Znane też jako: Come to See Me, Nal Boreowayo, 날,보러와요
Na podstawie: pomysł oryginalny
Gatunek: thriller
Reżyseria: Lee Chul Ha
Premiera: 2016
Obsada: Lee Sang Yoon, Kang Ye Won, Choi Jin Ho, Choi Yoon So, Kim Jong Soo, Lee Hak Joo, Chun Min Hee, Jo Jae Yoon, Yoo Gun, Gil Hae Yeon
.
Zawsze życzę Kang Ye Won jak najlepiej, ale jakoś tak dostaje role tylko w produkcjach drugiego rzędu, w których może jest największą gwiazdą, ale po prostu brakuje jej w ostatnich latach prawdziwego, blockbusterowego hitu na koncie, choćby miała być tylko częścią szerszej obsady. Co prawda, „Insane” niespodziewanie stało jednym z czarnych koni koreańskiego box office tego roku, ale po obejrzeniu go niekoniecznie potrafię zrozumieć, jak do tego doszło, bo oto taka przeciętna produkcja, której Kang Ye Won jest największą zaletą, a reszta to nic oryginalnego, chyba że ktoś będzie pod wrażeniem końcowego zwrotu akcji…
„Insane” w wielu momentach wcale nie przypomina thrillera, a po prostu film o dziennikarstwie śledczym, natomiast kiedy już przechodzimy w jego mroczniejsze części, pachną co nieco horrorem. Film otwiera całkiem mocna scena, w której główna bohaterka Kang Soo Ah (Kang Ye Won) zostaje porwana na ulicy w biały dzień, wepchnięta do vana i zamknięta w szpitalu psychiatrycznym bez żadnej wiedzy dlaczego, w którym stała się ofiarą potwornych tortur. Na jej historię wpada przypadkowo dziennikarz Na Nam Soo (Lee Sang Yoon), który był gwiazdą programu śledczego, a został zdegradowany do reżyserowania jakiegoś programu o zjawiskach paranormalnych. Początkowy trop o duchach w spalonym szpitalu psychiatrycznym prowadzi do straszliwej korupcji, którą pragnie ujawnić, opowiadając historię zamkniętej tam Soo Ah, która obecnie przebywa w zamknięciu za domniemane morderstwo ojca.
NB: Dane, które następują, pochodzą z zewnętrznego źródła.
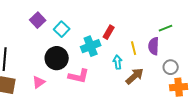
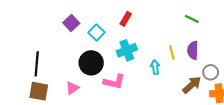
green line: (166, 28) -> (192, 19), moved, turned 48
red rectangle: (109, 32) -> (126, 19), moved
brown arrow: (135, 76) -> (192, 85), moved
Kang Ye Won jest niekwestionowaną gwiazdą tego filmu jako ambiwalentna bohaterka, która nie wiadomo czy jest ofiarą, czy oprawcą, ale tak naprawdę gra drugie skrzypce przy Lee Sang Yoonie, który jako poirytowany swoim życiem dziennikarz jest zaskakująco o wiele bardziej bezbarwny niż w dramach, w których gra. Pod tym względem sceny z nim zdecydowanie spowalniają film, pozbawiając go napięcia, kiedy z kolei w retrospekcjach rozgrywających się w psychiatryku mamy stylistykę horroru i miejscami nawet zatarcie granicy między rzeczywistością, a obłędem. Uważam, że to wina niewprawionego reżysera Lee Chul Ha, który kręci dosłownie wszystko po trochu, bo „Insane” ledwo trzyma się kupy, a jedynym magnesem na widzów są dość szokujące sceny (i pomyśleć, że fabuła jest podobno inspirowana prawdziwymi wydarzeniami…) oraz występ Kang Ye Won, dla którego poświęciła się fizycznie.
Końcowy zwrot akcji wydał mi się wręcz obowiązkowy, bo inaczej wszystko płynęło zbyt gładko, a zakończenie byłoby po prostu nudne, bo nie ma tu żadnej finałowej konfrontacji, tylko odkrycie całkowitej prawdy o pobycie Soo Ah w psychiatryku. „Insane” jest zdecydowanie thrillerem klasy B, który powinien zostać zapomnianym jeszcze przed końcem roku.